Voilà un projet qui a démarré il y a plus de dix ans, attendus depuis presque aussi longtemps par les admirateurs (nombreux) de Florence Miailhe, cette incontournable réalisatrice de courts métrages récompensée notamment d'un César pour Au premier dimanche d'août en 2002, et d'une mention spéciale à Cannes pour Conte de quartier en 2006. A l'origine de ce magnifique projet en peinture animée, dont on a pu découvrir à Bordeaux un montage de 12 minutes qui nous a tout simplement éblouis, il y a le désir de la réalisatrice de faire un pont entre la situation actuelle et l'histoire de sa famille obligée de fuir l'Ukraine à cause des pogroms, au début du XXe siècle.

Accompagnée par l'écrivaine Marie Despleschins, elle a finalement réduit le nombre de personnages à deux enfants jetés seuls sur la route, et qui traversent tout le continent à la recherche d'un havre d'accueil et de liberté. Malgré tout, l'influence familiale persiste, notamment à travers le carnet de croquis de la mère de la réalisatrice, qui lui a servi d'inspiration pour les différents personnages du film.

En six chapitres, le film racontera le parcours presque "traditionnel" des réfugiés de tous les pays et de toutes les époques : obligés de fuir pour sauver leur vie, puis sans cesse pourchassés, menacés, exploités, vendus ou emprisonnés. On a déjà pu admirer le travail exceptionnel mené sur les couleurs, les contrastes et les mouvements, qui promettent une oeuvre d'une grande beauté formelle. Sur le fond, l'émotion est perceptible dans les quelques minutes que l'on a pu découvrir, de même que la dénonciation du système qui profite du malheur des réfugiés, et de notre propre indifférence. Vraisemblablement l'un des grands chocs de l'année prochaine, que l'on attend évidemment à Cannes.

Trois enfances de Simone Massi (produit par Offshore et Minimum Fax Media)


Simone Massi, illustrateur et réalisateur de courts métrages (La memoria dei cani, Nuvole mani...), travaille lui-aussi sur son premier long métrage après avoir signé 45 minutes d'animation dans le documentaire Samouni road présenté à Cannes en 2018. Il y racontera l'histoire d'une même famille sur trois générations, entre 1918 et les années 70, dans la région des Marche, en Italie, dont il est originaire. Lui aussi s'inspire en effet de ses racines, de sa terre natale et de sa famille, pour une histoire sensible et universelle qui parle à la fois des courants migratoires, de l'Histoire du XXe siècle et de l'évolution de l'Italie. Ses personnages sont trois enfants qui voient passer à trois époques successives le "manège sanglant de l'Histoire" et observent la manière dont il bouleverse à la fois leur territoire et leur existence.

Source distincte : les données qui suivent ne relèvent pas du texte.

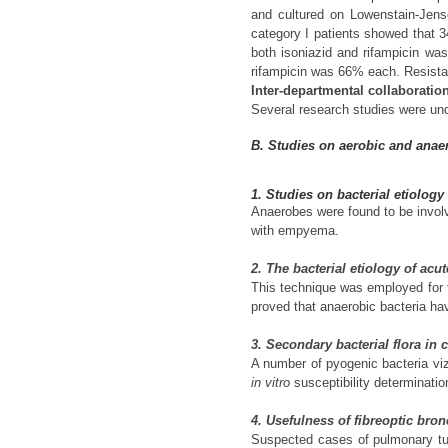
and cultured on Lowenstain-Jens
category I patients showed that 
both isoniazid and rifampicin w
rifampicin was 66% each. Resistan
Inter-departmental collaboratio
Several research studies were und
B. Studies on aerobic and anaer
1. Studies on bacterial etiolog
Anaerobes were found to be involv
with empyema.
2. The bacterial etiology of acu
This technique was employed for th
proved that anaerobic bacteria hav
3. Secondary bacterial flora in
A number of pyogenic bacteria vi
in vitro
susceptibility determinati
4. Usefulness of fibreoptic bro
Suspected cases of pulmonary tub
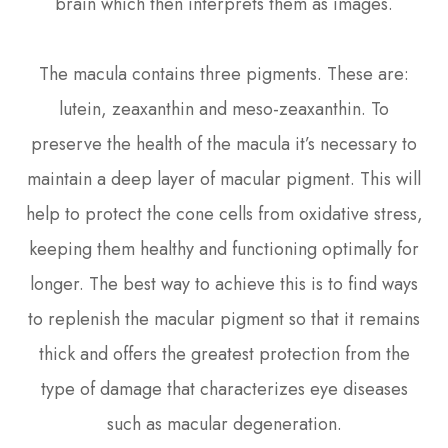
brain which then interprets them as images.
The macula contains three pigments. These are:
lutein, zeaxanthin and meso-zeaxanthin. To
preserve the health of the macula it’s necessary to
maintain a deep layer of macular pigment. This will
help to protect the cone cells from oxidative stress,
keeping them healthy and functioning optimally for
longer. The best way to achieve this is to find ways
to replenish the macular pigment so that it remains
thick and offers the greatest protection from the
type of damage that characterizes eye diseases
such as macular degeneration.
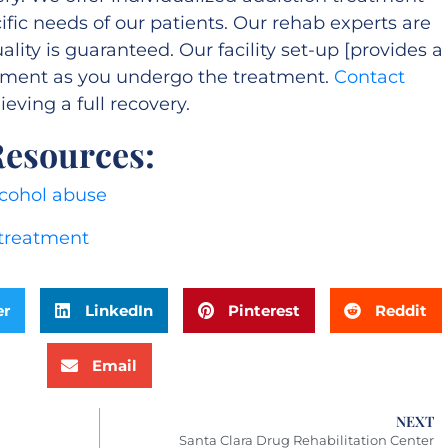
fic needs of our patients. Our rehab experts are
ity is guaranteed. Our facility set-up [provides a
nment as you undergo the treatment.
Contact
eving a full recovery.
Resources:
cohol abuse
 treatment
er
LinkedIn
Pinterest
Reddit
Email
NEXT
Santa Clara Drug Rehabilitation Center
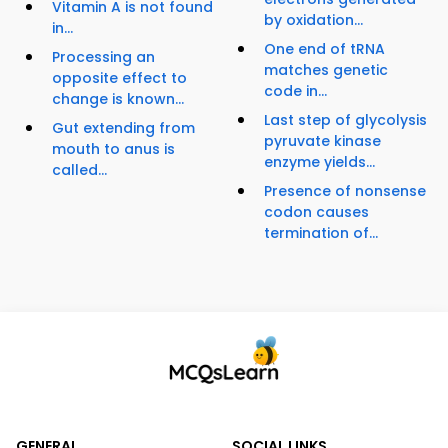
Vitamin A is not found
by oxidation...
in...
One end of tRNA
Processing an
matches genetic
opposite effect to
code in...
change is known...
Last step of glycolysis
Gut extending from
pyruvate kinase
mouth to anus is
enzyme yields...
called...
Presence of nonsense
codon causes
termination of...
GENERAL
SOCIAL LINKS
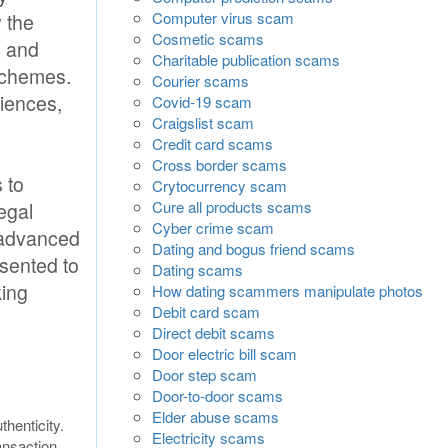
Computer virus scam
y the
Cosmetic scams
s and
Charitable publication scams
 schemes.
Courier scams
diences,
Covid-19 scam
Craigslist scam
Credit card scams
Cross border scams
 to
Crytocurrency scam
Cure all products scams
egal
Cyber crime scam
 advanced
Dating and bogus friend scams
esented to
Dating scams
king
How dating scammers manipulate photos
Debit card scam
Direct debit scams
Door electric bill scam
Door step scam
Door-to-door scams
Elder abuse scams
thenticity.
Electricity scams
ansaction.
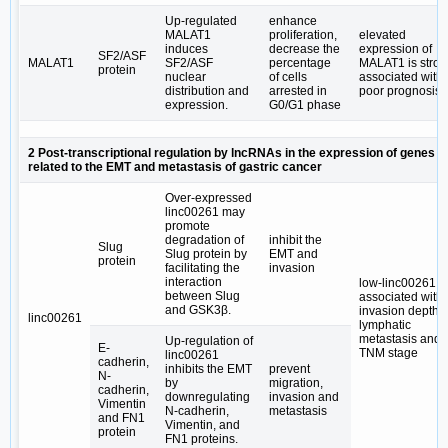
Up-regulated
enhance
MALAT1
proliferation,
elevated
induces
decrease the
expression of
SF2/ASF
MALAT1
SF2/ASF
percentage
MALAT1 is stron
protein
nuclear
of cells
associated with
distribution and
arrested in
poor prognosis
expression.
G0/G1 phase
2 Post-transcriptional regulation by lncRNAs in the expression of genes
related to the EMT and metastasis of gastric cancer
Over-expressed
linc00261 may
promote
degradation of
inhibit the
Slug
Slug protein by
EMT and
protein
facilitating the
invasion
interaction
low-linc00261 is
between Slug
associated with
and GSK3β.
invasion depth,
linc00261
lymphatic
metastasis and
Up-regulation of
E-
TNM stage
linc00261
cadherin,
inhibits the EMT
prevent
N-
by
migration,
cadherin,
downregulating
invasion and
Vimentin
N-cadherin,
metastasis
and FN1
Vimentin, and
protein
FN1 proteins.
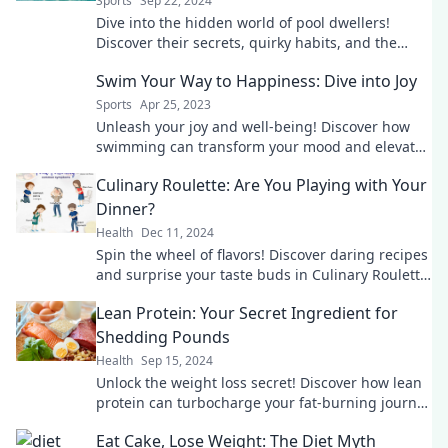
Sports
Sep 22, 2024
Dive into the hidden world of pool dwellers!
Discover their secrets, quirky habits, and the
splashy life after hours.
Swim Your Way to Happiness: Dive into Joy
Sports
Apr 25, 2023
Unleash your joy and well-being! Discover how
swimming can transform your mood and elevate
your happiness. Dive in now!
Culinary Roulette: Are You Playing with Your
Dinner?
Health
Dec 11, 2024
Spin the wheel of flavors! Discover daring recipes
and surprise your taste buds in Culinary Roulette:
Are You Playing with Your Dinner?
Lean Protein: Your Secret Ingredient for
Shedding Pounds
Health
Sep 15, 2024
Unlock the weight loss secret! Discover how lean
protein can turbocharge your fat-burning journey
and transform your meals today!
Eat Cake, Lose Weight: The Diet Myth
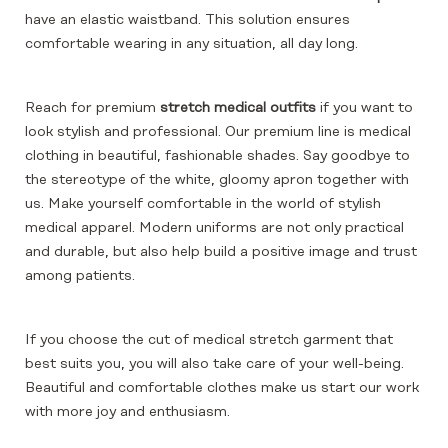
have an elastic waistband. This solution ensures
comfortable wearing in any situation, all day long.
Reach for premium
stretch medical outfits
if you want to
look stylish and professional. Our premium line is medical
clothing in beautiful, fashionable shades. Say goodbye to
the stereotype of the white, gloomy apron together with
us. Make yourself comfortable in the world of stylish
medical apparel. Modern uniforms are not only practical
and durable, but also help build a positive image and trust
among patients.
If you choose the cut of medical stretch garment that
best suits you, you will also take care of your well-being.
Beautiful and comfortable clothes make us start our work
with more joy and enthusiasm.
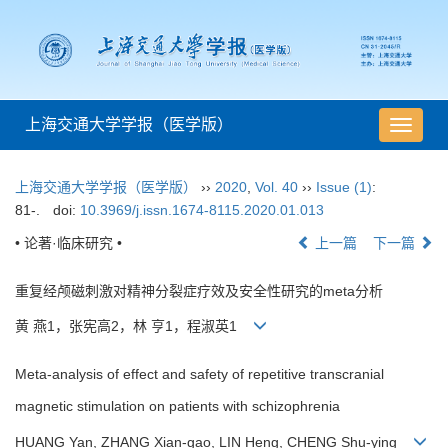
上海交通大学学报（医学版）
导
航
切
上海交通大学学报（医学版）
››
2020
,
Vol. 40
››
Issue (1)
:
换
81-.
doi:
10.3969/j.issn.1674-8115.2020.01.013
• 论著·临床研究 •
上一篇
下一篇
重复经颅磁刺激对精神分裂症疗效及安全性研究的meta分析
黄 燕1，张宪高2，林 亨1，程淑英1
Meta-analysis of effect and safety of repetitive transcranial
magnetic stimulation on patients with schizophrenia
HUANG Yan, ZHANG Xian-gao, LIN Heng, CHENG Shu-ying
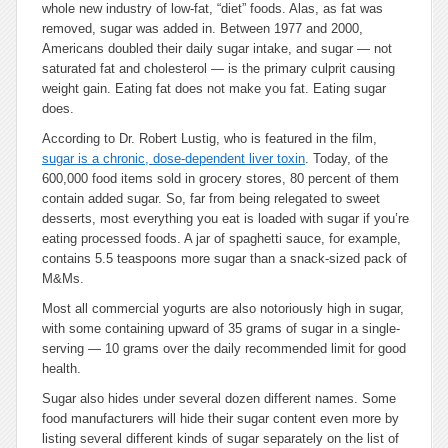
whole new industry of low-fat, “diet” foods. Alas, as fat was
removed, sugar was added in. Between 1977 and 2000,
Americans doubled their daily sugar intake, and sugar — not
saturated fat and cholesterol — is the primary culprit causing
weight gain. Eating fat does not make you fat. Eating sugar
does.
According to Dr. Robert Lustig, who is featured in the film,
sugar is a chronic, dose-dependent liver toxin
. Today, of the
600,000 food items sold in grocery stores, 80 percent of them
contain added sugar. So, far from being relegated to sweet
desserts, most everything you eat is loaded with sugar if you’re
eating processed foods. A jar of spaghetti sauce, for example,
contains 5.5 teaspoons more sugar than a snack-sized pack of
M&Ms.
Most all commercial yogurts are also notoriously high in sugar,
with some containing upward of 35 grams of sugar in a single-
serving — 10 grams over the daily recommended limit for good
health.
Sugar also hides under several dozen different names. Some
food manufacturers will hide their sugar content even more by
listing several different kinds of sugar separately on the list of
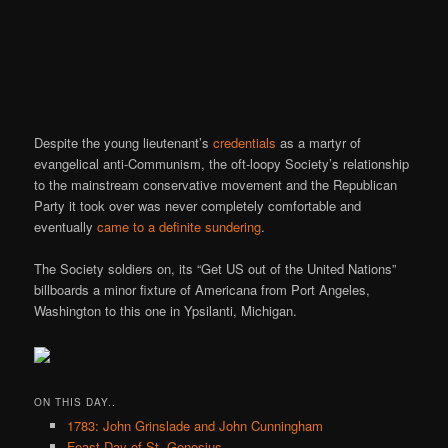
Despite the young lieutenant’s
credentials
as a martyr of
evangelical anti-Communism, the oft-loopy Society’s relationship
to the mainstream conservative movement and the Republican
Party it took over was never completely comfortable and
eventually
came to a definite sundering
.
The Society soldiers on, its “Get US out of the United Nations”
billboards a minor fixture of Americana from Port Angeles,
Washington to this one in Ypsilanti, Michigan.
ON THIS DAY..
1783: John Grinslade and John Cunningham
Feast Day of St. Genesius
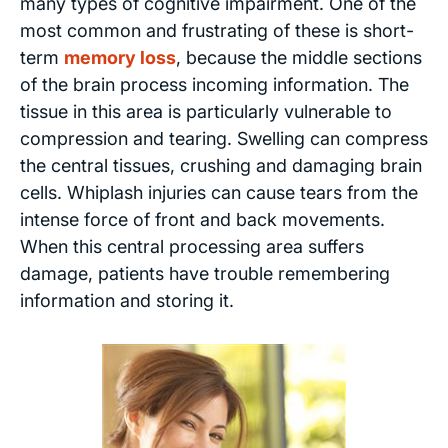
many types of cognitive impairment. One of the
most common and frustrating of these is short-
term
memory loss
, because the middle sections
of the brain process incoming information. The
tissue in this area is particularly vulnerable to
compression and tearing. Swelling can compress
the central tissues, crushing and damaging brain
cells. Whiplash injuries can cause tears from the
intense force of front and back movements.
When this central processing area suffers
damage, patients have trouble remembering
information and storing it.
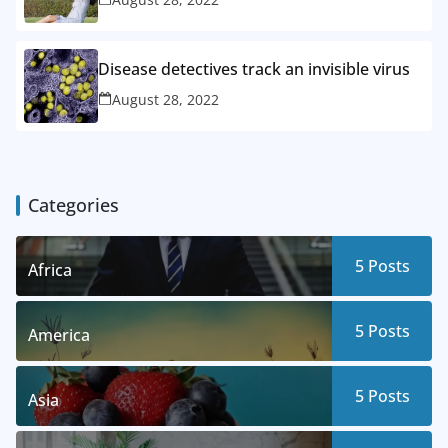
Disease detectives track an invisible virus
August 28, 2022
Categories
5
Posts
Africa
5
Posts
America
5
Posts
Asia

Simone Massi explique qu'il souhaitait s'inscrire à contre-courant d'un contexte où tout le monde a l'obligation de tout comprendre. "L'Histoire du XXe siècle est très compliquée. Pas aussi simple qu'on la raconte. C'est pourquoi embrasser le regard d'enfants permet de la raconter du point de vue de ceux qui ne comprennent pas vraiment ce qui se passe." On assistera donc avec les personnages à deux guerres mondiales puis à une quasi guerre civile, croisant fascisme et terrorisme, famine et terreur, reconstruction et injustices. Le désir de Simone Massi est ainsi de partir d'une histoire personnelle, celle de sa famille, pour montrer comment les événements historiques conditionnent l'histoire personnelle des individus.

Visuellement, le film sera dans la lignée du travail de Massi, avec cette technique particulière en noir et blanc (et quelques taches de couleur rouge) qu'il obtient en grattant du papier enduit de pastel noir. On pourrait s'attendre à ce que le procédé soit terriblement long, et pourtant les 45 minutes d'animation de Samouni road avaient été réalisées en seulement un an, grâce notamment à la rotoscopie. Trois enfances passera également par cette technique, sans pour autant renoncer aux aspects les plus minutieux, et artisanaux du travail de Simone Massi, et devrait être prêt pour mai 2022.